Higher 2D:4D has been associated with more CAG elements , further supporting a direct association of sex differences in digit ratios with androgen action. As 2D:4D was assessed among adults in this study, effects cannot be definitively isolated to the perinatal period, but given the developmental pattern of 2D:4D, pubertal period effects are unlikely. A study relating CAG repeats and 2D:4D among children would serve as more conclusive evidence for perinatal effects of androgens.
While genetic polymorphisms with known functional effects and expression patterns might become important tools for studying the effects of perinatal androgens, as yet only the CAG repeat has shown firm evidence for differential allele function. Moreover, encoded genetic polymorphisms, such as the CAG repeat, affect androgen action at all ages, and would only be applicable to the study of effects of perinatal androgen action for outcomes measured in childhood. As digit ratios develop early and are then fixed, they could be used to study outcomes in childhood and adulthood, using either prospective or retrospective designs (though combining digit ratio measures from children and adults is problematic, as discussed above).
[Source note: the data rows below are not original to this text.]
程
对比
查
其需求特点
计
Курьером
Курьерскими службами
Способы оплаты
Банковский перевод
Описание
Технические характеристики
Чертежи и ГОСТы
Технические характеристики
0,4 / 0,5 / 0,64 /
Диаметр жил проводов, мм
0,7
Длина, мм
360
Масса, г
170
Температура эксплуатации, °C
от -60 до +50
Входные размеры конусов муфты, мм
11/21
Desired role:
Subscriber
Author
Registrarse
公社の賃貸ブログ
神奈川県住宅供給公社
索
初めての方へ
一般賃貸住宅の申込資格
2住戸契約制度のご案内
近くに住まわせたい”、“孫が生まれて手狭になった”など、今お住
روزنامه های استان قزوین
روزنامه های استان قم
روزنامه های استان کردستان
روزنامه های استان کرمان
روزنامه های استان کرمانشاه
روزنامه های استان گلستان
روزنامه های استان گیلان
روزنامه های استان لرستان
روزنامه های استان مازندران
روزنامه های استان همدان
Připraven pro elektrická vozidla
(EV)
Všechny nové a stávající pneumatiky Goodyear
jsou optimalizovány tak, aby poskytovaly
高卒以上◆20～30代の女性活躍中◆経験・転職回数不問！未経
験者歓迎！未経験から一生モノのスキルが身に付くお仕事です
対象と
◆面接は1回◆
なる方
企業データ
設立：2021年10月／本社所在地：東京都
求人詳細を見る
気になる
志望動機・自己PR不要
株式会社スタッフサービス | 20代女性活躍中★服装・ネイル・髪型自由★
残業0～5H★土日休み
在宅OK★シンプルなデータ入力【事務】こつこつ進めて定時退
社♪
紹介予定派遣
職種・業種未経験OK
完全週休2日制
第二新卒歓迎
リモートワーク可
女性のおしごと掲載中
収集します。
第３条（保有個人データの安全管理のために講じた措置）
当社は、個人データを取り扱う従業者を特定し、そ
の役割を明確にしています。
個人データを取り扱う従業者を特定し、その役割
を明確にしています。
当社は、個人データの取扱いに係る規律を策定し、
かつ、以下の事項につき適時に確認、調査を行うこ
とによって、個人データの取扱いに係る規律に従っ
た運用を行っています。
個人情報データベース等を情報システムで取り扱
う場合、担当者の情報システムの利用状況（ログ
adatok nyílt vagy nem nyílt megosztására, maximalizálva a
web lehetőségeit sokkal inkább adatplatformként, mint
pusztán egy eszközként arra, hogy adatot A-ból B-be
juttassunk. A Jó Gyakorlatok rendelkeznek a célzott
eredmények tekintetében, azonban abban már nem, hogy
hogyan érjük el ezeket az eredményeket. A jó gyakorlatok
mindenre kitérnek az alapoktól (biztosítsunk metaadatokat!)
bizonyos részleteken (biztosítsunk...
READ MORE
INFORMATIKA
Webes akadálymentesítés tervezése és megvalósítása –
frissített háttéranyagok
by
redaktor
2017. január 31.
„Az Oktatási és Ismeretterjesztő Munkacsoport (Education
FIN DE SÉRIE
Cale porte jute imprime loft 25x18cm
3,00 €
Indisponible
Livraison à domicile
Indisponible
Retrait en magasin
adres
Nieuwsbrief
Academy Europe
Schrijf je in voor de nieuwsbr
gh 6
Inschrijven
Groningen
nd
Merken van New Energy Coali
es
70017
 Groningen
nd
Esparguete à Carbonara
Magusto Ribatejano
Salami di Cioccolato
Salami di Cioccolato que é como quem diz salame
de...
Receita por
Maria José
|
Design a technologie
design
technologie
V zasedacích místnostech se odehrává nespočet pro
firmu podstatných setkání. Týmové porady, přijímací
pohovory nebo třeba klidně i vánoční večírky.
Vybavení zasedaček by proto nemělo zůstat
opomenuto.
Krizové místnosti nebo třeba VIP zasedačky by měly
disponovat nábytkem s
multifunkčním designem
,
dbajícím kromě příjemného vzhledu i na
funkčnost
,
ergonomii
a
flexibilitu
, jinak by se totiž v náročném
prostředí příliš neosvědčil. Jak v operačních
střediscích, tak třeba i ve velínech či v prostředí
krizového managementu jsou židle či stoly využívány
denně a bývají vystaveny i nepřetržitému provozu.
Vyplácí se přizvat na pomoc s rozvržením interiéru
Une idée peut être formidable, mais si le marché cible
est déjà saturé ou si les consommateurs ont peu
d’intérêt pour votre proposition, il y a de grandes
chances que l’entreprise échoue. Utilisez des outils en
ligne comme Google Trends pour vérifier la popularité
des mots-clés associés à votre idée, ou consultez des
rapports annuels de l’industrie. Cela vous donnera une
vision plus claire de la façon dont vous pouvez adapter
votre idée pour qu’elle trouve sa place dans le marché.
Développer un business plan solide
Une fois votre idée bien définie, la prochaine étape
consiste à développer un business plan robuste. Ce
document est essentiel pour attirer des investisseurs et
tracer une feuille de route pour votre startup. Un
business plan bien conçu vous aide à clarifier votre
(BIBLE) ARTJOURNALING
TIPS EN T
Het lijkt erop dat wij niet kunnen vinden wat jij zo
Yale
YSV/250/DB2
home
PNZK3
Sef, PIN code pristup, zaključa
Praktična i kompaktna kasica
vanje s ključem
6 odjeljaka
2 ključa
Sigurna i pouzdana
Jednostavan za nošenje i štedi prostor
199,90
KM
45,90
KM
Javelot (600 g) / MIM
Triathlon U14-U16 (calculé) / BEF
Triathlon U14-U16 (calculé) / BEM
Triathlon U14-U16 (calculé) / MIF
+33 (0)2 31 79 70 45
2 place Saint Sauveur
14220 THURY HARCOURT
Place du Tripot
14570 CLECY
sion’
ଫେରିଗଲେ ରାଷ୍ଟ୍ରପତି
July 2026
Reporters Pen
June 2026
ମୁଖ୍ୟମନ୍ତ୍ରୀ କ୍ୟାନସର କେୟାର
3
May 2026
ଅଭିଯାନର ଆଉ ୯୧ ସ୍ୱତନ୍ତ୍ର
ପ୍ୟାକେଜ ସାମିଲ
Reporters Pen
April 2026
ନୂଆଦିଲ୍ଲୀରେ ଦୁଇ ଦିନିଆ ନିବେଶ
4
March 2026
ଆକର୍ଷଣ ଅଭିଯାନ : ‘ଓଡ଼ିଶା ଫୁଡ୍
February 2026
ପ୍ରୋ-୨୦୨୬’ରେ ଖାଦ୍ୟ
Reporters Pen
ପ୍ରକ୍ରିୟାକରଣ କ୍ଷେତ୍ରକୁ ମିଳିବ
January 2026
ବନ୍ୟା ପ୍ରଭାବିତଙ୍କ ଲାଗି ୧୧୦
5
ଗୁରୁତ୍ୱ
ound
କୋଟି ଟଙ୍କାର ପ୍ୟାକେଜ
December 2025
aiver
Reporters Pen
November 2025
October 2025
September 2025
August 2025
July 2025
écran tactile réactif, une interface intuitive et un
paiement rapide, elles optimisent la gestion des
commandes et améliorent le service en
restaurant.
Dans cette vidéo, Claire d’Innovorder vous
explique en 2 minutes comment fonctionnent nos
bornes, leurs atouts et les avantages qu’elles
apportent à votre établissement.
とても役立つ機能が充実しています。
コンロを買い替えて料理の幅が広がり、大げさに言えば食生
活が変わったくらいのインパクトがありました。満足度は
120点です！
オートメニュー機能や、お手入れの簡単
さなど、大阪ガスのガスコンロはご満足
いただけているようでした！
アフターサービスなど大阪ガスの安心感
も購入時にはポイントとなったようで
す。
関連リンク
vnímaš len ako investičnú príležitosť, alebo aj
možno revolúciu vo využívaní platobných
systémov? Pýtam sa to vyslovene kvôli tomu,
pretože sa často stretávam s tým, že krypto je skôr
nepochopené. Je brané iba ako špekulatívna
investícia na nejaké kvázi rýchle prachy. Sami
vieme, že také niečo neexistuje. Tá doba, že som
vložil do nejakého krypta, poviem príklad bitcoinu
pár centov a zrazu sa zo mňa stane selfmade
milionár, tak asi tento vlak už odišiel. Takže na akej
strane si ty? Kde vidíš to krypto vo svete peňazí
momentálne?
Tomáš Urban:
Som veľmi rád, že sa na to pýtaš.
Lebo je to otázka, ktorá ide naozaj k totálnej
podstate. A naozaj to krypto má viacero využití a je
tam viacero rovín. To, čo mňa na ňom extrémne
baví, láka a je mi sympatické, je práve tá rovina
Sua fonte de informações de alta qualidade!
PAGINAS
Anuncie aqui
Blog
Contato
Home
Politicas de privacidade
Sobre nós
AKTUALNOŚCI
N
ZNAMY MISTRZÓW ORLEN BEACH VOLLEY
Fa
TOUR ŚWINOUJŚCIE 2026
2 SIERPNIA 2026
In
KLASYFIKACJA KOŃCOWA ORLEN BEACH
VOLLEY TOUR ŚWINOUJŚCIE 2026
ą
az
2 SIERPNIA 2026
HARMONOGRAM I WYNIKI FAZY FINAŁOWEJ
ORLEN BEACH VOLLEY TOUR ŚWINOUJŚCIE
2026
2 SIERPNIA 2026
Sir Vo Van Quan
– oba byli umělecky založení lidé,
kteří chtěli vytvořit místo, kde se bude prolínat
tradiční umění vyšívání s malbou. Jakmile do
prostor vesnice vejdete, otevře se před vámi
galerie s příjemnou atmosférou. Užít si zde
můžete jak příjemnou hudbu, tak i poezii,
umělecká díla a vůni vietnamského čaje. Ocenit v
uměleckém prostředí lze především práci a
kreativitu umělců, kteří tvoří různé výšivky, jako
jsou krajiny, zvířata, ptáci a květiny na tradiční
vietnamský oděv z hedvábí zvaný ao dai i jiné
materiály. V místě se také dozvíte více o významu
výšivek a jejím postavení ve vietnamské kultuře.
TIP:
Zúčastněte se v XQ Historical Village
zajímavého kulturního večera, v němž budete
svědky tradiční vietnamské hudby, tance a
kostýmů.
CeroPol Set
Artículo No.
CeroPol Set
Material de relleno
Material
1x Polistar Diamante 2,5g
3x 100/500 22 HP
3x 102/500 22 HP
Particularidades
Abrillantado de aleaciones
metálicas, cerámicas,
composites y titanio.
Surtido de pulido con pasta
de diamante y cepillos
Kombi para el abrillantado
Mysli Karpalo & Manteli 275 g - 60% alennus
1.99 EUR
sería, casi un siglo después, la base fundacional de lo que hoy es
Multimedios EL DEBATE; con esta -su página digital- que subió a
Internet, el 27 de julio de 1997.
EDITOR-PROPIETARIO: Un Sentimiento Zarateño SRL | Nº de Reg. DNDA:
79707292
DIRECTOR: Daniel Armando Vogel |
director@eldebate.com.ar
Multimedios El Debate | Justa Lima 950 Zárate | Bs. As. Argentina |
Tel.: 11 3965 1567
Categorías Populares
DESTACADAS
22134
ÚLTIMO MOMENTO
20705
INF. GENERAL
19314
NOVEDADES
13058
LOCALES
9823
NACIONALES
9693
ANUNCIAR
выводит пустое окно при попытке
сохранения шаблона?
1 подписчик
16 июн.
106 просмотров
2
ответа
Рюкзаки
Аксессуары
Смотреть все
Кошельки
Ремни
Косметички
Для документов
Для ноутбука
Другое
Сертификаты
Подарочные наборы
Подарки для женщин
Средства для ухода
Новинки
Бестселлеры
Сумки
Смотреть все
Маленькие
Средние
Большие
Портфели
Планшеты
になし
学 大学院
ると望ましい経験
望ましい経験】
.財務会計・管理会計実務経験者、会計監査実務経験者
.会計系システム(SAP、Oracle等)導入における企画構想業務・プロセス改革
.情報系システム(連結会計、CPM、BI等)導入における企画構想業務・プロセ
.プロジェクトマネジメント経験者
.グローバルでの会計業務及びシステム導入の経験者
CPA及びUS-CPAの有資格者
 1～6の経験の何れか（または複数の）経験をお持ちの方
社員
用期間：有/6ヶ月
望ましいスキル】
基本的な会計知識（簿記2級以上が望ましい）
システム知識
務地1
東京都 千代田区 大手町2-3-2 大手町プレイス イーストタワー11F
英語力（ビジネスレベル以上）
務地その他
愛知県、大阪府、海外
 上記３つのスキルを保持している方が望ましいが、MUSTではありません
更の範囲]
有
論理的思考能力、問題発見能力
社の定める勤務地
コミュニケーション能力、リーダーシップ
The validity of digit ratios as markers for perinatal androgen action is supported by a number of lines of recently reported evidence, but further support is needed.
(1) Sex differences in digit ratios develop early in childhood and are unaffected by pubertal growth. This seems to be firmly established.
(2) High amniotic testosterone-to-estradiol ratio predicts low 2D:4D by two years old. While current evidence is supportive, further studies using amniotic testosterone or other direct methods should be conducted.
(3) CAH affected girls have lower 2D:4D than unaffected controls. This observation is not firmly established and further studies could help to resolve inconsistencies in the literature.
(4) The CAG repeat polymorphism of the androgen receptor gene influences 2D:4D as predicted. Further studies could help to confirm this finding.
Questions remain that might also be answered through animal or in vitro experimentation, provided that the utility of particular models can be established. For example, which periods of androgen exposure during the perinatal period produce observed sex differences in digit ratios? How do the development of the right and left sides differ to yield such varying results (even among laboratory mice)?
Interesting work has already been done using 2D:4D, and it might one day prove, after further validation, to be a simple, reliable, and broadly accepted method for studying early human sex differentiation in large, representative samples. Furthermore, while interest in early testosterone has been greatest among psychologists, epidemiologists have also begun to investigate the role of early development in disease. Given that more direct measurement of early testosterone levels is unworkable in most epidemiological study designs, further research would be encouraged by the availability of markers such as digit ratios.